Second, Obama’s Nuclear Posture Review, which seeks to limit the circumstances in which the US might use nuclear weapons, embodies hesitancy with respect to deterrence. Some of the allies who once could rely on the US to protect them from attack through “extended deterrence” may now doubt whether the US nuclear umbrella still covers them. If, under Obama’s new policy, an ally is attacked by biological weapons, the US is going to have to do a study to first see if whoever attacked is observing the NPT or not, since we will not now hit back with nukes if the attackers belong to the NPT and are not in violation of it.
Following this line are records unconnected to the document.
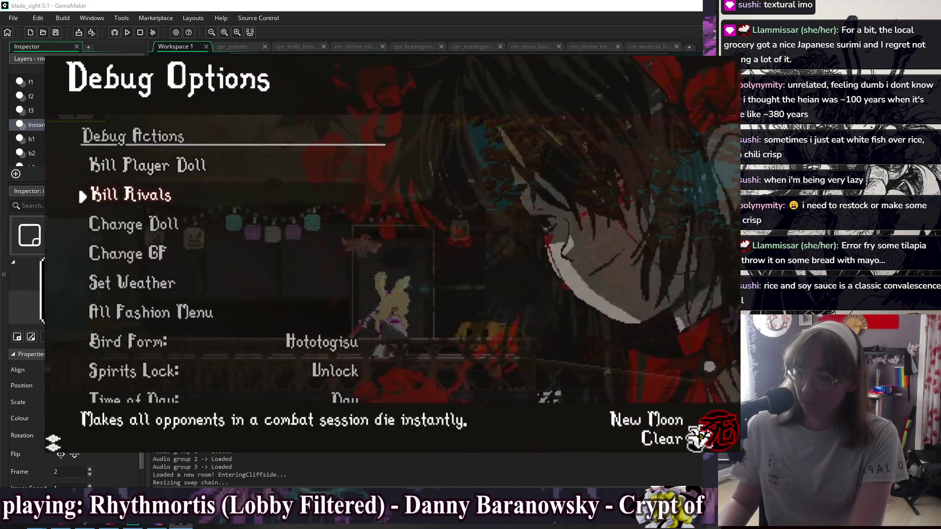
key(Down)
key(Down)
key(Down)
key(Down)
key(Down)
key(Down)
key(Right)
key(Right)
key(Right)
key(Right)
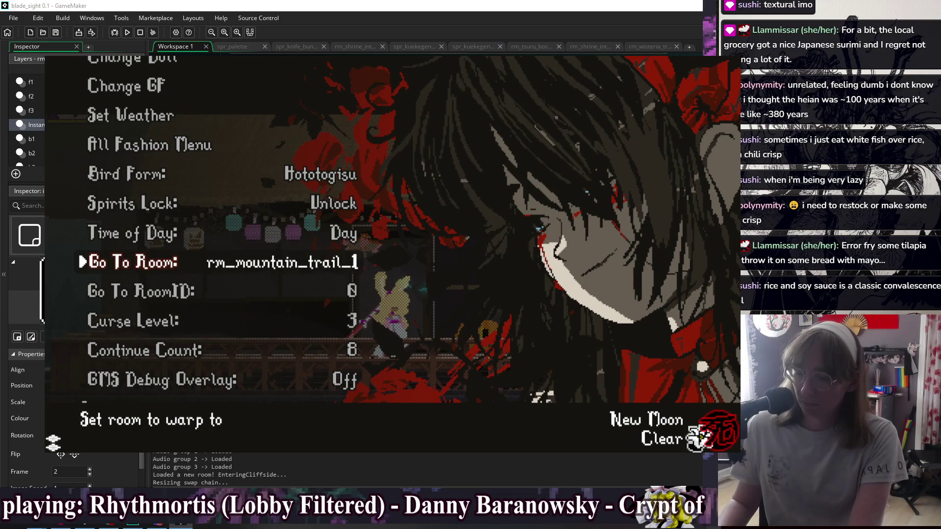
key(Right)
key(Return)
The idea is that if the US just continually takes steps in good faith to clarify and reduce the circumstances in which we would use nuclear weapons to protect our allies, then the world may progress toward being nuclear-free. However, it seems logical that the incentives would work just the opposite way. US allies could well come to the conclusion that “these Americans are not protecting us the way they did in the cold war, so we better go ahead and get our own nukes.”

Right after the North Korean nuclear test, an anonymous Japanese official was asked if that test meant Japan would move to nuclear weapons. They do, after all, have tons of plutonium available from their nuclear energy program. “No,” he said, “we have the mutual security treaty with the United States and we trust the Americans ... but, if we decided to have a nuclear weapon it would take less than 200 days to produce it.”

As a result of the Obama administration’s new nuclear posture, some friends and allies who once felt protected under America’s nuclear umbrella are now going to start planning alternative options “just in case.”